Darimana dia tahu kalau aku keturunan cincin berdarah?
“Kamu tidak perlu bingung. Aku sebenarnya ingin berterima kasih padamu. Kamu telah melepaskan kutukannku” katanya lagi
“Kutukan?” tanyaku.
“Cincin yang ada di jari kamu itu adalah cincin berdarah yang akan kembali pada pemiliknya”
Aku tidak mengerti.
“Jadi, sebenarnya kakekku dulu pernah berpacaran dengan seorang wanita keturunan cincin berdarah. Namun, setelah kejadian seperti yang kamu lakukan barusan, kakeku menjadi takut dan meninggalkannya. Lalu pacar kakeku itu memberikan cincin itu. dia bilang cincin itu akan kembali pada perempuan cincin berdarah campuran di kemudian hari, yang aku simpulkan itu kamu”

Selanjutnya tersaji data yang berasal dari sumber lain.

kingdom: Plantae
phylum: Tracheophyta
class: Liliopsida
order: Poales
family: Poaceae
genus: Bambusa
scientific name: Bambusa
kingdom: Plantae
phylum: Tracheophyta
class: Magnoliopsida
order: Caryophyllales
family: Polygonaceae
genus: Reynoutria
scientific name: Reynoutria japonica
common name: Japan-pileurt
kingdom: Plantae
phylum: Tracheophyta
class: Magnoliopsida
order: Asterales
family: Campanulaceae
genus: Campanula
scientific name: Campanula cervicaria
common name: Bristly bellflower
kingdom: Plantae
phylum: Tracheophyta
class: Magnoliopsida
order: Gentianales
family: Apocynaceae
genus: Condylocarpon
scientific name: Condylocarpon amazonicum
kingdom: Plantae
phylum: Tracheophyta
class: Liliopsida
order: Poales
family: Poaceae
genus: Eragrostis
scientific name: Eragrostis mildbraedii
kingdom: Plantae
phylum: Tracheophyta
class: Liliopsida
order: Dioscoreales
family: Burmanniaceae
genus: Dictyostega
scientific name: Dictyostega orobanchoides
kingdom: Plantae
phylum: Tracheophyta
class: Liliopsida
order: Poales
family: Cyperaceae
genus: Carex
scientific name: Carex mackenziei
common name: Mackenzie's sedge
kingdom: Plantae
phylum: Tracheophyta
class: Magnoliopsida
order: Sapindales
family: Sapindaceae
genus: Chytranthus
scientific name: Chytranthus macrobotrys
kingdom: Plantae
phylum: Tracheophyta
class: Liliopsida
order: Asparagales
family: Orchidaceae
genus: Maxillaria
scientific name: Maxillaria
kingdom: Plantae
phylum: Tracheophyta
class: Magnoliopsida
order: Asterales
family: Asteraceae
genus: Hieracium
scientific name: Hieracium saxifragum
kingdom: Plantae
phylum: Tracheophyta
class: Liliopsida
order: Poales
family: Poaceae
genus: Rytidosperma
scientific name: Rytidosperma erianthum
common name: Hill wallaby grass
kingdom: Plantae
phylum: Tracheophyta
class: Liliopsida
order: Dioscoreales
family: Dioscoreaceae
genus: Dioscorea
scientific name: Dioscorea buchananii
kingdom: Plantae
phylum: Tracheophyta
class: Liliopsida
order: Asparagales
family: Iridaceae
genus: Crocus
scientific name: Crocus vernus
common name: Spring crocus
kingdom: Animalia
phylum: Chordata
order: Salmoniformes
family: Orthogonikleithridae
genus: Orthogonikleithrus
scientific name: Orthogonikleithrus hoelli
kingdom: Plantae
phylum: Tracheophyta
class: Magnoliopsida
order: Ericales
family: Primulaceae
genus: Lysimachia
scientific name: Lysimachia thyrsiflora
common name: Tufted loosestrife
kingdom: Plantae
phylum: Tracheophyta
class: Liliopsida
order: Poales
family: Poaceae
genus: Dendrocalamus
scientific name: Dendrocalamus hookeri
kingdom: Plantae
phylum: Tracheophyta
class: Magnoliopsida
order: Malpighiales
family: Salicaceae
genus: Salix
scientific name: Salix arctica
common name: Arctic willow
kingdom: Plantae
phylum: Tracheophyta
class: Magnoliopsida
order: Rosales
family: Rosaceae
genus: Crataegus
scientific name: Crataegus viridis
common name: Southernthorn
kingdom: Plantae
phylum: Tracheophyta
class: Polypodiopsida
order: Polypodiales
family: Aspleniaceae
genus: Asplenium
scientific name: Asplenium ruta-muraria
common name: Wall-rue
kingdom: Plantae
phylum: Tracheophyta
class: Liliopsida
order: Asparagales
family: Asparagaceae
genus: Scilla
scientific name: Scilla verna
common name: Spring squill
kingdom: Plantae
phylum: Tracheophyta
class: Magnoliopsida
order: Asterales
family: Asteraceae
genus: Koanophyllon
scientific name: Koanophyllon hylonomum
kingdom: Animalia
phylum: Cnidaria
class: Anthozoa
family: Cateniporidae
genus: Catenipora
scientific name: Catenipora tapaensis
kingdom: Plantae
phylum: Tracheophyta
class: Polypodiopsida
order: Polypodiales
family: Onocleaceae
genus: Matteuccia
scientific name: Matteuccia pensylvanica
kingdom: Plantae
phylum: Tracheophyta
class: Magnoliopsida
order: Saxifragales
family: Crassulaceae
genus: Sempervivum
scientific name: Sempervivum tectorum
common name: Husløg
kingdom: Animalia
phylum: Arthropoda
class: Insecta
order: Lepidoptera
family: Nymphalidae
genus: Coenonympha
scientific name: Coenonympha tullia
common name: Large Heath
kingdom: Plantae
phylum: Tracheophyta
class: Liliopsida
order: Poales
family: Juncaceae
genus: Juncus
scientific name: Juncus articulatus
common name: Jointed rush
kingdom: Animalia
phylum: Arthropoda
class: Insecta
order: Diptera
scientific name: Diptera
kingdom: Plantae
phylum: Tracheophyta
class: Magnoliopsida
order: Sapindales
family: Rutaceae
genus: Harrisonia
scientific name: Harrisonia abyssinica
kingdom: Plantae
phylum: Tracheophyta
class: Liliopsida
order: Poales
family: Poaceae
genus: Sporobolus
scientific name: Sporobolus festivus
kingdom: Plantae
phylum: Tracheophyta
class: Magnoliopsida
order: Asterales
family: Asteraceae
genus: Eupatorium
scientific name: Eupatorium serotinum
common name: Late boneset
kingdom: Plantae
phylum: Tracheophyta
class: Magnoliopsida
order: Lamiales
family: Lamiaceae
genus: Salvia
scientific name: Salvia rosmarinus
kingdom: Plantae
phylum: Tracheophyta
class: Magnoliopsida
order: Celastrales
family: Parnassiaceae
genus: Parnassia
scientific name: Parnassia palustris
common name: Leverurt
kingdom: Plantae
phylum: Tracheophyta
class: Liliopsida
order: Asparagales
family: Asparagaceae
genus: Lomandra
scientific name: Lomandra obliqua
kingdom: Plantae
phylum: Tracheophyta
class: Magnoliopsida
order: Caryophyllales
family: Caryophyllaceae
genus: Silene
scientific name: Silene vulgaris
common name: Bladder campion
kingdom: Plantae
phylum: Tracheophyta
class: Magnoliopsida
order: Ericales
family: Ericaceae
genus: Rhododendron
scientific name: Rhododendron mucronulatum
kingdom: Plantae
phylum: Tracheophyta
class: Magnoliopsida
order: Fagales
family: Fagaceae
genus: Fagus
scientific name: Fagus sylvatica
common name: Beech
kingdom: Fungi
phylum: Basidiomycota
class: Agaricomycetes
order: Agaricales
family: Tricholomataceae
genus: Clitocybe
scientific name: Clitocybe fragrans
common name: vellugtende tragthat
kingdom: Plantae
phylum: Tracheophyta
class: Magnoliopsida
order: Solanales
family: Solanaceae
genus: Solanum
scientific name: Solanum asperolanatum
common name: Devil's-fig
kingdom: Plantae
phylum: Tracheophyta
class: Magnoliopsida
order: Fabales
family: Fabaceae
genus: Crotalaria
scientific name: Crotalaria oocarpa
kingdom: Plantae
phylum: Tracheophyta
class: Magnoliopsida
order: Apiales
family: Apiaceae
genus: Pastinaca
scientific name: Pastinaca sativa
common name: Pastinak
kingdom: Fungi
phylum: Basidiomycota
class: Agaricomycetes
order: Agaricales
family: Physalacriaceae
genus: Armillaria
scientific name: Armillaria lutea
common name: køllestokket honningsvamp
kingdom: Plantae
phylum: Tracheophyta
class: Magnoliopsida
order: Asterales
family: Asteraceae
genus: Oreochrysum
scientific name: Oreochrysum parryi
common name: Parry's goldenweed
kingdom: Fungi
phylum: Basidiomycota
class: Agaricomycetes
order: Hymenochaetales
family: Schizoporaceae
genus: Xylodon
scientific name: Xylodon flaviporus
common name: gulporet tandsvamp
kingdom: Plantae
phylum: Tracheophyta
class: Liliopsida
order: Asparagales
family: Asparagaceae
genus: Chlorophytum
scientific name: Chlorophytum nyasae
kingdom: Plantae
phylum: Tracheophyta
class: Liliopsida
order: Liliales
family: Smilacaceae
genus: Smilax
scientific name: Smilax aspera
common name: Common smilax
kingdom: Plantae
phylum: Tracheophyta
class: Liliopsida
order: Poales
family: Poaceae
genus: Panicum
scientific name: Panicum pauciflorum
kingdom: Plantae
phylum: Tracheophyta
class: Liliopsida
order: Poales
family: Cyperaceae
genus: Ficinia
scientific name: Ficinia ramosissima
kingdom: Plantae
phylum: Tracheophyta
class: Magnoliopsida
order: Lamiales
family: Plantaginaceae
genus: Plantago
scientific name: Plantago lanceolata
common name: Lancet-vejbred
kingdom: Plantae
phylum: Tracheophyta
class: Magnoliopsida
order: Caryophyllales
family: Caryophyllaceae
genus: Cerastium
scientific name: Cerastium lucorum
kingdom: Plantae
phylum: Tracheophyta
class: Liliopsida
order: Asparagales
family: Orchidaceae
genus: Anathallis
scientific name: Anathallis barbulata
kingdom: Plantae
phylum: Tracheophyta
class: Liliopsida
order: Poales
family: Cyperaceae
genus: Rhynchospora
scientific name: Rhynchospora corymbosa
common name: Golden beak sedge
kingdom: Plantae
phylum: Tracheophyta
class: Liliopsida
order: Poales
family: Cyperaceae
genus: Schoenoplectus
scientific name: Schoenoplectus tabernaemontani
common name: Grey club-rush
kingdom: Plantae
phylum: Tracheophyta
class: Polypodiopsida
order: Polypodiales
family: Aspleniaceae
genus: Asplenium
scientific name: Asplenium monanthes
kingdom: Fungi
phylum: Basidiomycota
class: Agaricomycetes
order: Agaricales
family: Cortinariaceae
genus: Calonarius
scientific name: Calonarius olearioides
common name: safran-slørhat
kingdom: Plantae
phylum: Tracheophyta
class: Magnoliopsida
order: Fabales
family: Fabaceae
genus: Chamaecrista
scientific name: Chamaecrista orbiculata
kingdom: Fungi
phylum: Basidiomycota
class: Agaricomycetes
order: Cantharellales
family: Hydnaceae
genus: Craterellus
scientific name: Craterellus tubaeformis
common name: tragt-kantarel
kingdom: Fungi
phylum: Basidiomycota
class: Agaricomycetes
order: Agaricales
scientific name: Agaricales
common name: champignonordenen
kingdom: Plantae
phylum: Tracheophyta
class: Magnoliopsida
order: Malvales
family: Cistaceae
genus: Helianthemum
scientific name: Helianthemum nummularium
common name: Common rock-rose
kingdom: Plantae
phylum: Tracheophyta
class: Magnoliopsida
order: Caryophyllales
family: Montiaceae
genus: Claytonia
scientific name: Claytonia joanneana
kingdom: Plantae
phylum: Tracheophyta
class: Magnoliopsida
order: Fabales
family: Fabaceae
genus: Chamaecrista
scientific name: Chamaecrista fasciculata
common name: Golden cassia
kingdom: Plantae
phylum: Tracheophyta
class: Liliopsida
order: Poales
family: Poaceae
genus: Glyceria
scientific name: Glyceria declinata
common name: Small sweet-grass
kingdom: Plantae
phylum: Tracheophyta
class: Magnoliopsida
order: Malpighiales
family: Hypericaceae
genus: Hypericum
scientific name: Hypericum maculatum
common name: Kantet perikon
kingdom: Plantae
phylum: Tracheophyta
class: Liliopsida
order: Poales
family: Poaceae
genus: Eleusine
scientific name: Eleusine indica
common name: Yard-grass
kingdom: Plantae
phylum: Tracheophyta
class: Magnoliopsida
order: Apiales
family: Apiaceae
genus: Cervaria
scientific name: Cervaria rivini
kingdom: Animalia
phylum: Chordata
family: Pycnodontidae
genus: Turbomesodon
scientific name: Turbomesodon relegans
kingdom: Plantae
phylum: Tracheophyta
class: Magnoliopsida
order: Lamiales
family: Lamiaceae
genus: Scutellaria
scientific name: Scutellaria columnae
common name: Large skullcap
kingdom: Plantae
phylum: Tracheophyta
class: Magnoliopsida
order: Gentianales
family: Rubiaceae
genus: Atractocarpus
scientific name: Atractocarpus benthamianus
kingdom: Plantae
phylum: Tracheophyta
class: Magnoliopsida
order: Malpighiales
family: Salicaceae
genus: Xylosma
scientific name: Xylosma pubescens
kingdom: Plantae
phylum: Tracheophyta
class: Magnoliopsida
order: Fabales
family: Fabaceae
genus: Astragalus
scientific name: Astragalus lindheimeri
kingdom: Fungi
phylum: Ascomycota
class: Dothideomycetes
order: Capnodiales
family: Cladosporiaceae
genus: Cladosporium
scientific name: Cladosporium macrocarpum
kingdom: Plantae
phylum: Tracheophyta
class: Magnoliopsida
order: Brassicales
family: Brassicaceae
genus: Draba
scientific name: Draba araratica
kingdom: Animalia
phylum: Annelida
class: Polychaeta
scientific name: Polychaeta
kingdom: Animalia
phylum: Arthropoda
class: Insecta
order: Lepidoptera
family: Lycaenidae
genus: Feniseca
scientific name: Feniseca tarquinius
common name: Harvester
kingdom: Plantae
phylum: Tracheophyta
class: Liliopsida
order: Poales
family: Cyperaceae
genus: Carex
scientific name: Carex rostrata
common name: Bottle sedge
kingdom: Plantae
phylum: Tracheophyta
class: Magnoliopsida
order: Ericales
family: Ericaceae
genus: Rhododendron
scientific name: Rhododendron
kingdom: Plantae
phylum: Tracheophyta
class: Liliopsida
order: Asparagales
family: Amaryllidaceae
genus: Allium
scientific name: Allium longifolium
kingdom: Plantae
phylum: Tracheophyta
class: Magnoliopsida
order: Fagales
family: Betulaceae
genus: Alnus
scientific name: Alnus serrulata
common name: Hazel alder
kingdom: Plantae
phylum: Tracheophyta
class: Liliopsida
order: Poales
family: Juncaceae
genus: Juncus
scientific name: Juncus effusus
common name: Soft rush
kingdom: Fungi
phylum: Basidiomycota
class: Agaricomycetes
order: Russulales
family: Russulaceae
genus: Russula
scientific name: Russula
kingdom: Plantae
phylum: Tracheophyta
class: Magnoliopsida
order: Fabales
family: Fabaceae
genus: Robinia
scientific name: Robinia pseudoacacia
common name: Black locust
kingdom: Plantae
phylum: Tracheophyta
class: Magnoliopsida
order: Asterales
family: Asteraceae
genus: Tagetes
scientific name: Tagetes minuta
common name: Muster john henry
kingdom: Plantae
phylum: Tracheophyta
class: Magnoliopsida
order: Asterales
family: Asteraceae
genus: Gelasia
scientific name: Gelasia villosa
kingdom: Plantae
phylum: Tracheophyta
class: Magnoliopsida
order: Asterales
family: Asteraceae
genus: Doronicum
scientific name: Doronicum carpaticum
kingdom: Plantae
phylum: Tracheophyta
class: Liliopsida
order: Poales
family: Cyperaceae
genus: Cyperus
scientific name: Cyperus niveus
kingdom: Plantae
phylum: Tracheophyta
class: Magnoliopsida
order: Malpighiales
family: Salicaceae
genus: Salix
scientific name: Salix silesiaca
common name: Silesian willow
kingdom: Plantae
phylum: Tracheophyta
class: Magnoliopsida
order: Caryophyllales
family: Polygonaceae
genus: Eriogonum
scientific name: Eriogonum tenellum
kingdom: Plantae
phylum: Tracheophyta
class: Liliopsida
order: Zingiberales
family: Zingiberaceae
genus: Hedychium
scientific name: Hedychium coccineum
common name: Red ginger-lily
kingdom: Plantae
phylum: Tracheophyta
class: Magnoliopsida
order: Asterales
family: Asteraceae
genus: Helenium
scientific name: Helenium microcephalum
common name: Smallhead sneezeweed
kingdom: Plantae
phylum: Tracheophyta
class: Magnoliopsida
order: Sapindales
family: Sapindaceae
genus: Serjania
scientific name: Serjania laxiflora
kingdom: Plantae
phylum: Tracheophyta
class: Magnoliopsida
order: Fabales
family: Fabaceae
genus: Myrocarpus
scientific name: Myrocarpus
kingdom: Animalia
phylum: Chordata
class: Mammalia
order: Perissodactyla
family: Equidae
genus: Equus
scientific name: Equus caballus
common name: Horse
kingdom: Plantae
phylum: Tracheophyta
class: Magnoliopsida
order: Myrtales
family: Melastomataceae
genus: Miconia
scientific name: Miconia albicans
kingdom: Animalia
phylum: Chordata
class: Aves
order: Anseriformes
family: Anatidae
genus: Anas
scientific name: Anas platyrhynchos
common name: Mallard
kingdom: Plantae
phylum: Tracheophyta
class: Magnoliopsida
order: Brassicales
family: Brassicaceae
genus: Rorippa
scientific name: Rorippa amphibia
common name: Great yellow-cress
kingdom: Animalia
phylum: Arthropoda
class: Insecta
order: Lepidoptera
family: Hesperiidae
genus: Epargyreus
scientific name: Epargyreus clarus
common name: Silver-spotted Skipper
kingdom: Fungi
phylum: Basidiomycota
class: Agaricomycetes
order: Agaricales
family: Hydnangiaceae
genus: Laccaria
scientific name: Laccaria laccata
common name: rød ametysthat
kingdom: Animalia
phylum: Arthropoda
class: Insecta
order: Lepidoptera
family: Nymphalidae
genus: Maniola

Aku melongo. Aku tidak pernah mendengar dongeng itu dari nenek buyutku.
“Lalu kenapa cincin itu bisa ada di tunangan kamu? Kamu pasti marah banget sama aku!” Reza tertawa. “Sialnya. Saat kakekku menyuruhku menjaga cincin itu, Amira perempuan tadi tidak sengaja menemukannya dan memakainya. Ia tidak bisa melepaskannya dengan cara apapun. Dengan terpaksa aku menjadikannya tunanganku agar cincin itu tidak hilang”
Aku terduduk lemas. Cerita macam apa ini?
“Hay perempuan cincin berdarah. Aku mau mengenalmu lebih dekat bolehkah?”
Aku menggelengkan kepalaku. Cerita macam apa ini????